When BCIT student Sheldon Irving attempted to buy a snack after class earlier this month, he was surprised that his credit card was declined.

The reason, Irving said, was because he'd been charged twice for three Royal Bank of Canada Visa cheques that he had written for various bills. Now he was over his credit card limit.

Visa cheques look like ordinary cheques, but they are treated as cash advances on a credit card. They are applied to the account holder's monthly credit card bill, and interest is charged as soon as they are cashed. 

Bank disbelieving, says student

In the span of two weeks, Irving, 37, of Surrey, said he was charged an extra $607 for cheques that he had written for his rent, a BC Hydro bill, and a line of credit.

When he first called the bank, a woman who answered the phone didn't believe him. 

"The lady was trying to accuse me of writing the cheques twice," said Irving. 

"They assured me that there's a system that prevents duplicate cheques from coming off the system, but on my statement I can clearly see that the cheque number is coming up twice for each cheque," he said. 

RBC has since said that a technical processing issue causing duplicate charges may have affected a "small group of clients who use credit card cheques."

Those who were overcharged will be reimbursed, the bank said. 

But Irving said he has still not been reimbursed for all the duplicate charges applied to his account. 

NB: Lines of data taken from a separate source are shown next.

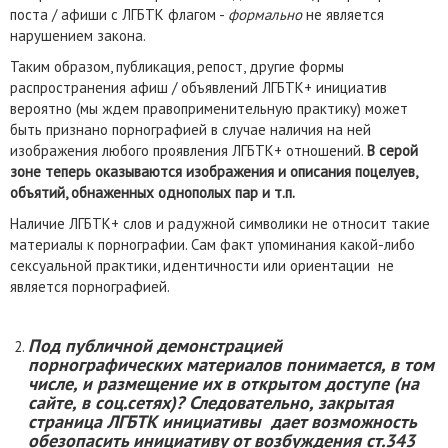
поста / афиши с ЛГБТК флагом -
формально
не является
нарушением закона.
Таким образом, публикация, репост, другие формы
распространения афиш / объявлений ЛГБТК+ инициатив
вероятно (мы ждем правоприменительную практику) может
быть признано порнографией в случае наличия на ней
изображения любого проявления ЛГБТК+ отношений.
В серой
зоне теперь оказываются изображения и описания поцелуев,
объятий, обнаженных однополых пар и т.п.
Наличие ЛГБТК+ слов и радужной символики не относит такие
материалы к порнографии. Сам факт упоминания какой-либо
сексуальной практики, идентичности или ориентации не
является порнографией.
Под публичной демонстрацией
порнографических материалов понимается, в том
числе, и размещение их в открытом доступе (на
сайте, в соц.сетях)? Следовательно, закрытая
страница ЛГБТК инициативы дает возможность
обезопасить инициативу от возбуждения ст.343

Irving said RBC told him he would have to dispute the charges and it would take about five business days to determine what was happening.

"I'll have to wait five days, or five business days for them to fix something simple, that just seems crazy to me," said Irving. 

Bank finds technical issue

The bank said it regrets the inconvenience to Irving, and it has issued a credit to his account for the duplicate transactions while it looks into the matter.

RBC spokesperson A.J. Goodman says any client who was overcharged will be reimbursed.

"The issue has been identified and we are working to resolve it.  All incorrect transactions will be reversed and any charges incurred as a result of the error will be remediated," said Goodman.

Irving said he has now received credits for two of the duplicate charges, but not the third. In the meantime, he had to get an emergency loan from BCIT.

"You're at their mercy," said Irving. "All it takes is one screw up and suddenly your life's affected."

The bank did refund a $29 fee it charged Irving for going over his credit limit.

He said this experience has taught him not to rely on his credit card and Visa cheques.